(COMPLETE THE FOLLOWING):
1. List the three steps of the current system as the forum thread on digital document capture names them, in order.
2. Copy from the forum thread on digital document capture the part that opens with the words containing "Re: Digital Document" and closes with "want to transfer.".
3. Write what comes next in the forum thread on digital document capture, picking up right after its final sentence.

(EXERCISE TEXT):

--- START ---

Re: Digital Document Capture
by eric256 (Parson) on Aug 13, 2003 at 21:14 UTC

    Thanks for all the replies but i appear to have confused you all somewhere.

    The documents all start in paper form. Not digital. The cover sheet would also need to be in paper form not digital so that they could join it with which ever set of documents they want to transfer.

    So I start with all paper, and scan it to email (using an HP 4100mfp). There is no computer attatched to the MFP to attatch any form of digital document.

    I've been searching and have found some Barcode recognition software that i may try, since barcodes still seem to be the only safe way to put the info on need on a peice of paper and have it read by the scanner. Currently they do send each batch to its own email address, but that has its own limitations and downfalls.

    Thanks again!

    ___________
    Eric Hodges
      To not sure if this would work for you, and I may be way off base but how about this.

      Your current system is, sort->scan->send. And you are trying t simplify the send step. This appears to be the simplest step. Now if if you really want to get crazy how about this.

--- END ---

(DATA EXCERPT):

--- START ---

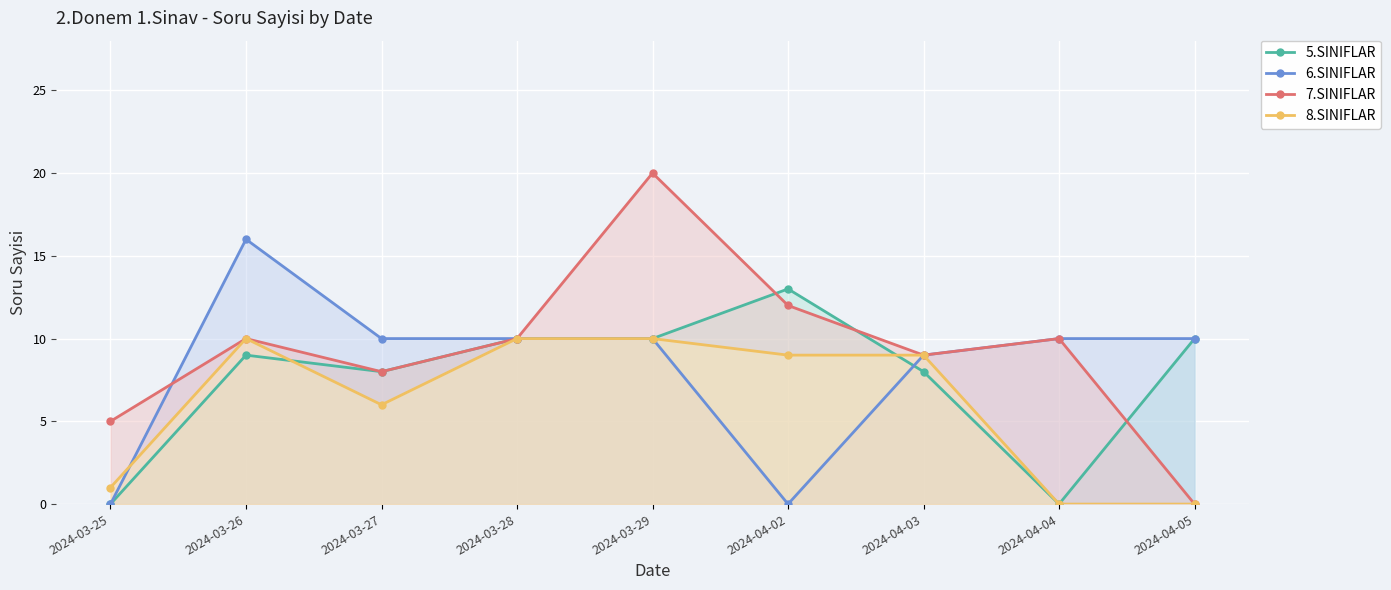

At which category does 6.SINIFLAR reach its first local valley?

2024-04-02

--- END ---

(RESPONSES TO THE TASKS):
1. sort, scan, send

2.
Re: Digital Document Capture
by eric256 (Parson) on Aug 13, 2003 at 21:14 UTC

    Thanks for all the replies but i appear to have confused you all somewhere.

    The documents all start in paper form. Not digital. The cover sheet would also need to be in paper form not digital so that they could join it with which ever set of documents they want to transfer.

3.
      scan->PDF->Bayesian filters->send

      Here as the paper docs arrive they are immediately scanned as PDF. Then using one of the PDF modules you pull the text out and send it through a series of Bayesian filters to determine where they should go. The PDF file is then attached into an email or loaded into a db based on the characteristics in the file. (The text version is only used for the Bayesian filter, and is discarded as soon as you deal with the PDF.)

      This reduces the workload of the sorters to just scanning the files.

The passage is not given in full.